— What you have to do —
Switch every "images" in the items below to "frames", keeping everything else the same, and leave the pictures out of your copy.

— Extracted data —
:::::
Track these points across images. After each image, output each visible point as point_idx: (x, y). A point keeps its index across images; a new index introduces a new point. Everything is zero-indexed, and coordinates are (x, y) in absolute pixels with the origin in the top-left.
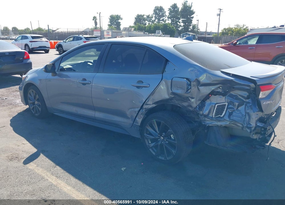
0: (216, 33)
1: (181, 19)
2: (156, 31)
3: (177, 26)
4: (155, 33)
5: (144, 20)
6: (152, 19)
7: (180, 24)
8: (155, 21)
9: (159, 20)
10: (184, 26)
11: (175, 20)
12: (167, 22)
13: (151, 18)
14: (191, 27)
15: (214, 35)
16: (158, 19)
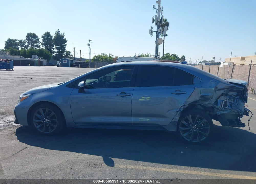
0: (88, 59)
1: (55, 46)
2: (33, 55)
3: (52, 52)
4: (32, 58)
5: (17, 44)
6: (26, 45)
7: (54, 50)
8: (28, 46)
9: (33, 45)
10: (58, 53)
11: (49, 47)
12: (41, 47)
13: (24, 43)
14: (65, 53)
15: (87, 61)
16: (31, 44)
:::::
— Solution to the problem —
Track these points across frames. After each image, output each visible point as point_idx: (x, y). A point keeps its index across frames; a new index introduces a new point. Everything is zero-indexed, and coordinates are (x, y) in absolute pixels with the origin in the top-left.
0: (216, 33)
1: (181, 19)
2: (156, 31)
3: (177, 26)
4: (155, 33)
5: (144, 20)
6: (152, 19)
7: (180, 24)
8: (155, 21)
9: (159, 20)
10: (184, 26)
11: (175, 20)
12: (167, 22)
13: (151, 18)
14: (191, 27)
15: (214, 35)
16: (158, 19)
0: (88, 59)
1: (55, 46)
2: (33, 55)
3: (52, 52)
4: (32, 58)
5: (17, 44)
6: (26, 45)
7: (54, 50)
8: (28, 46)
9: (33, 45)
10: (58, 53)
11: (49, 47)
12: (41, 47)
13: (24, 43)
14: (65, 53)
15: (87, 61)
16: (31, 44)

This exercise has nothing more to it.